Tu sais donc déjà ce que tu vas jouer ?

Pour l’instant, j’engrange, mais je n’ai quasiment rien écouté. Juste avant la date, je passerai une nuit voire deux jours complets à tout écouter – je fonctionne comme ça, je ne peux pas travailler un peu tous les jours pour me faire une petite playlist à la fin. Tout est balancé sur ma clé USB, je n’utilise même pas Rekordbox, ça me dépasse. A tout écouter d’un coup, je dois passer à côté de choses peut-être, mais ça m’évite d’avoir des doutes – si j’ai un doute, au revoir. Au disquaire, même chose : je pose le bras sur un vinyle et j’écoute deux-trois boucles et c’est tout.

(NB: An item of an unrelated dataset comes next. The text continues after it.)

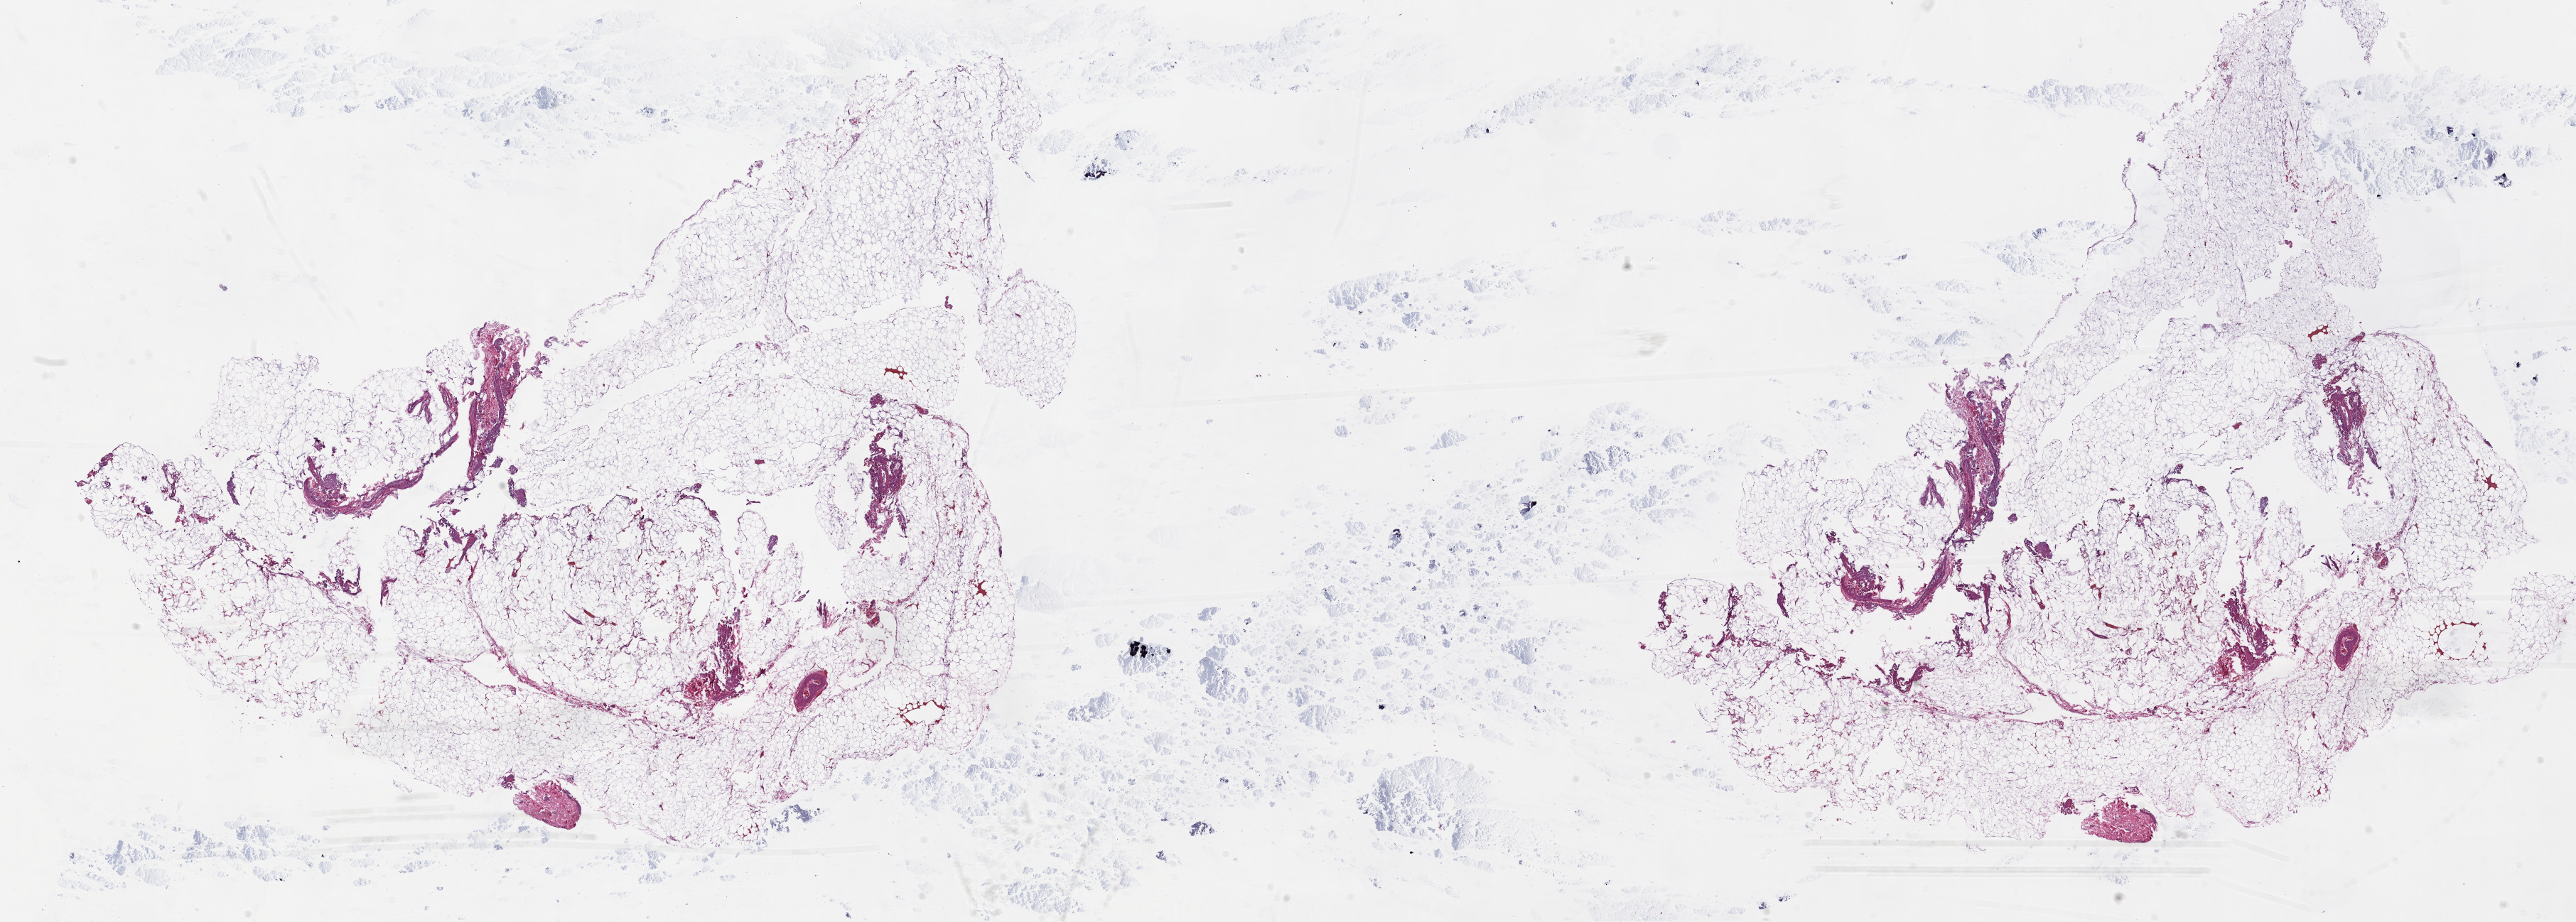
Whole-slide histology image, Hematoxylin and eosin (H&E) stained — low-resolution overview of the scanned area, about 29.1 x 10.4 mm. Frozen section from the top of the tissue portion. Sample: solid tissue normal (non-tumour tissue), kidney. Patient: female, age at initial diagnosis 59 years.
• this section: solid tissue normal (non-tumour) sample from the same patient
• patient diagnosis: Papillary adenocarcinoma, NOS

Si j’entends quelque chose qui me plait, je vais éventuellement écouter le disque en entier, mais je vais vite.

Avant de faire tes recherches, tu avais déjà des noms en tête, des artistes que tu voulais absolument passer ?

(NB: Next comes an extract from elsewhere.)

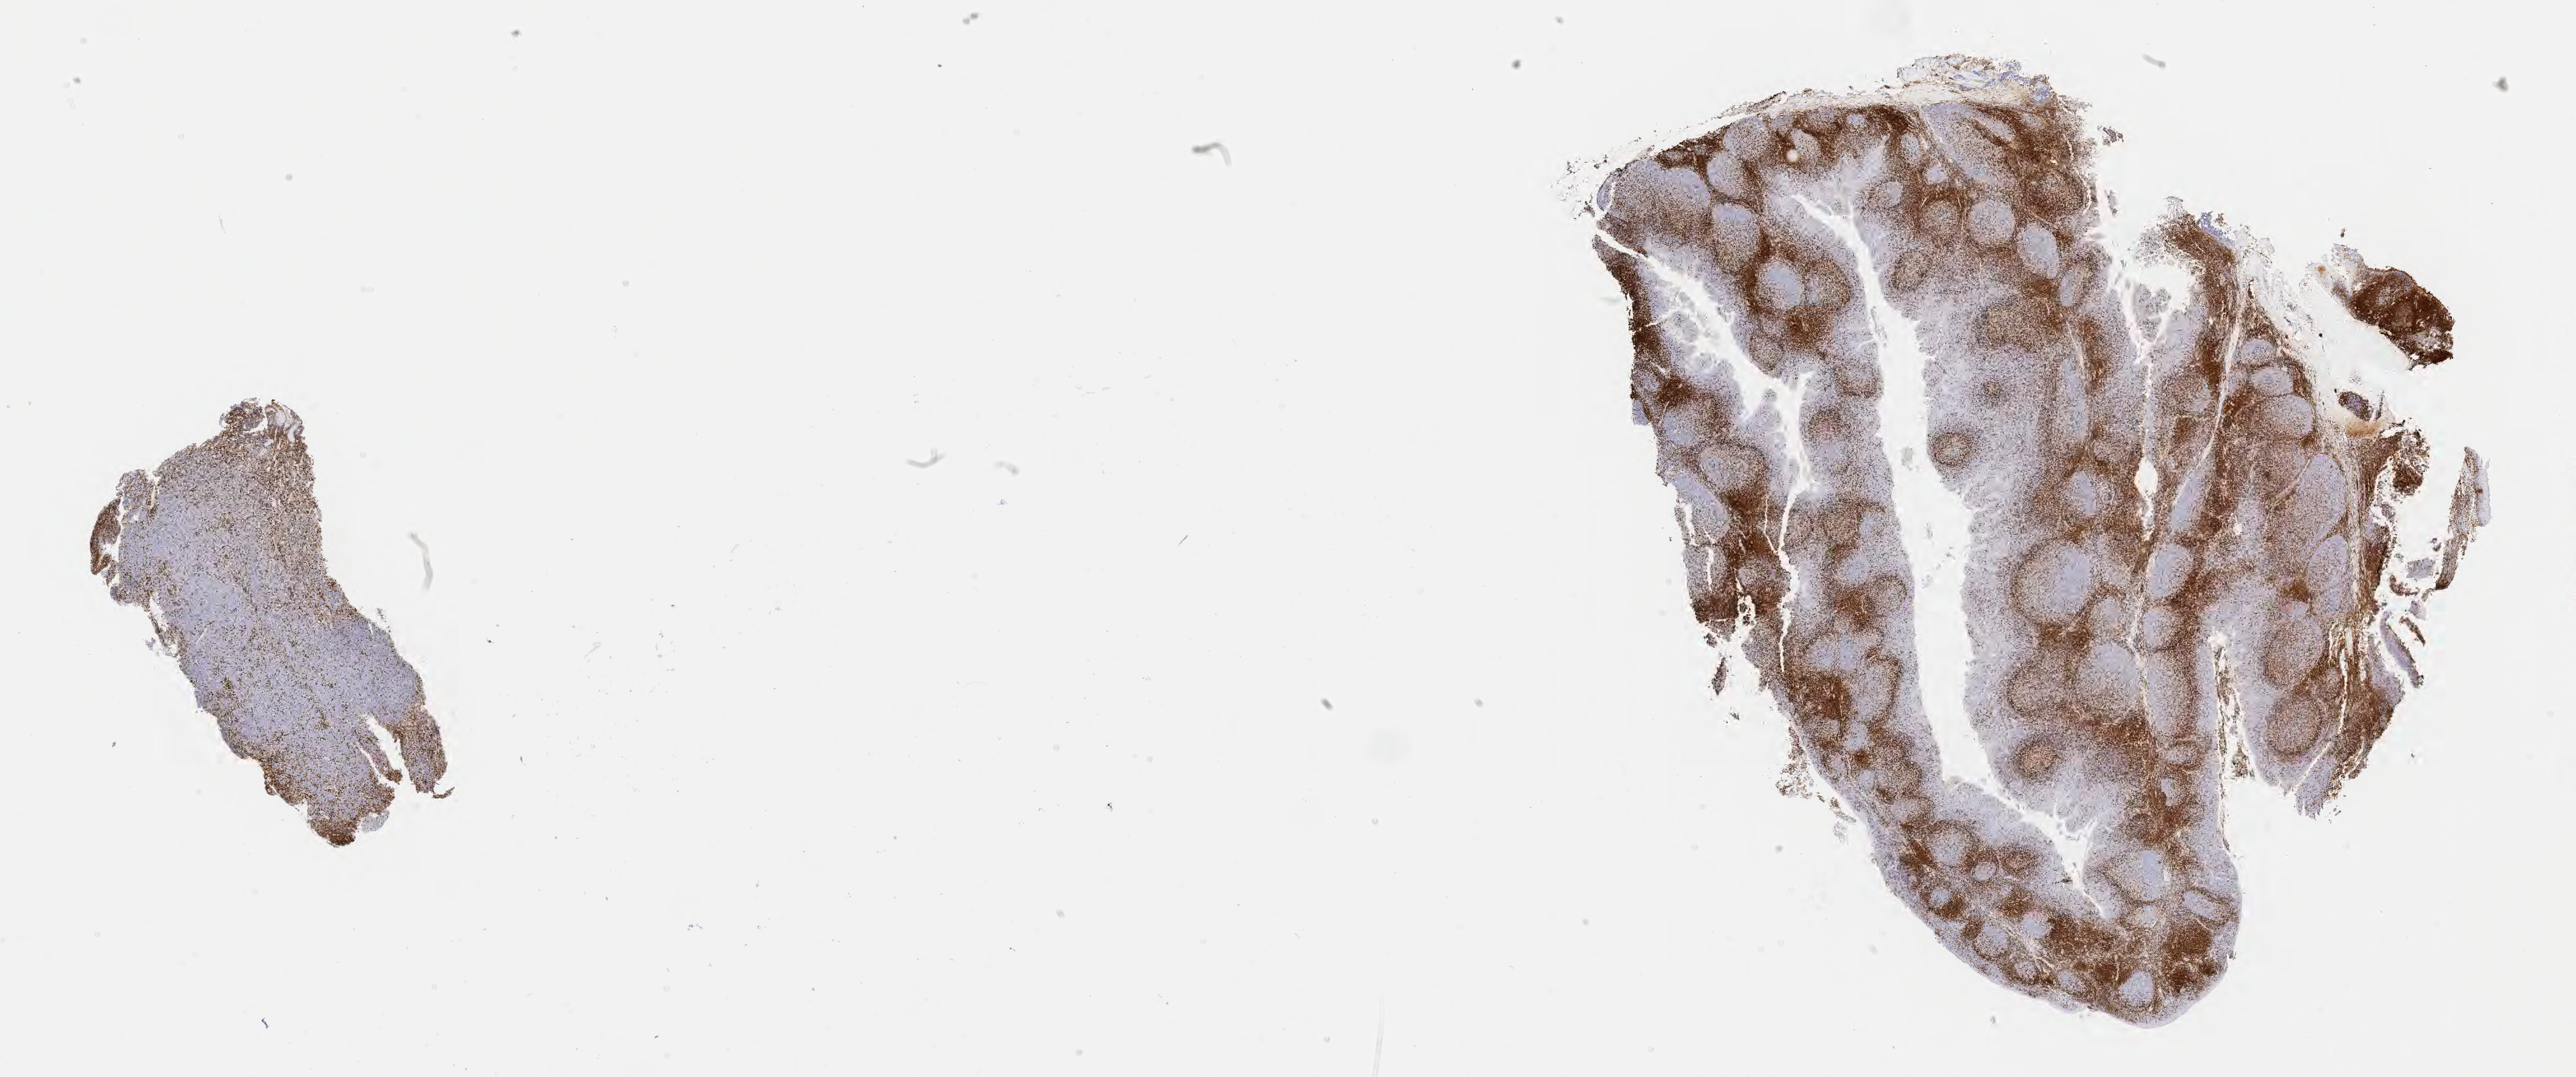
IHC for CD3, whole-slide image — whole scanned area (about 32.7 x 13.7 mm) shown as a low-resolution overview; specimen: tumor tissue; anatomic site: cranium. Patient male; aged 11.
• diagnosis: Diffuse large B-cell lymphoma, NOS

Alors évidemment, je vais sûrement passer du Electric Rescue, du Kmyle, 14Anger, The Hacker/Amato. Voilà pour le gros name-dropping. Et du W.LV.S, mon projet avec Electric Rescue, tant qu’à faire ! Mais de toute façon, ces morceaux seront sur ma clé USB, je les jouerai uniquement si ça s’y prête à l’instant T. Je fais toujours une sélection, mais je ne prépare pas mes sets à proprement parlé. Par exemple, à Positive Education il y a quinze jours, j’ai joué en tout dernier morceau un titre que je n’avais jamais passé, alors que ça faisait quelques mois qu’il était sur ma clé. C’était le bon moment pour le faire, et il a tout cassé ; c’était un titre inédit qui sera sur le premier album de Madben, un morceau qu’on a fait Rebeka Warrior, lui et moi. Je ne peux pas trop savoir ce qui passera, même un titre comme « Misericordia », que je joue pas mal en ce moment, peut très bien passer à la trappe si je ne le sens pas. Et puis je ne suis pas dans le copinage, dans le corporate, je ne l’ai jamais été et ce n’est pas maintenant que je vais commencer ! C’est pour ça que j’avais quelques doutes sur ce mix « 100 % français » au tout départ, je voulais commencer à tricher : si c’est un label français qui a signé un artiste étranger, je peux ? Par exemple, sur le label d’Umwelt, Rave Or Die, il y a un morceau génial de The Mover – alias Marc Acardipane. Mais je ne vais pas le jouer parce qu’il est allemand… Ça me complique un peu la tâche, mais c’est bien, ça me fait sortir de ma zone de confort. Et si évidemment, ça me permet de mettre en avant des gens qui ne le sont pas encore, tant mieux !

Tu dis que tu as été surpris par ce que tu as reçu, étonné du style de cette scène française. En quoi ?

Oui, carrément ! Ça m’a encore plus angoissé, car je me suis dit que le set ne va pas être 4-4 du tout, avec énormément de trucs breakés. Mais bon je devrais m’en sortir (rires).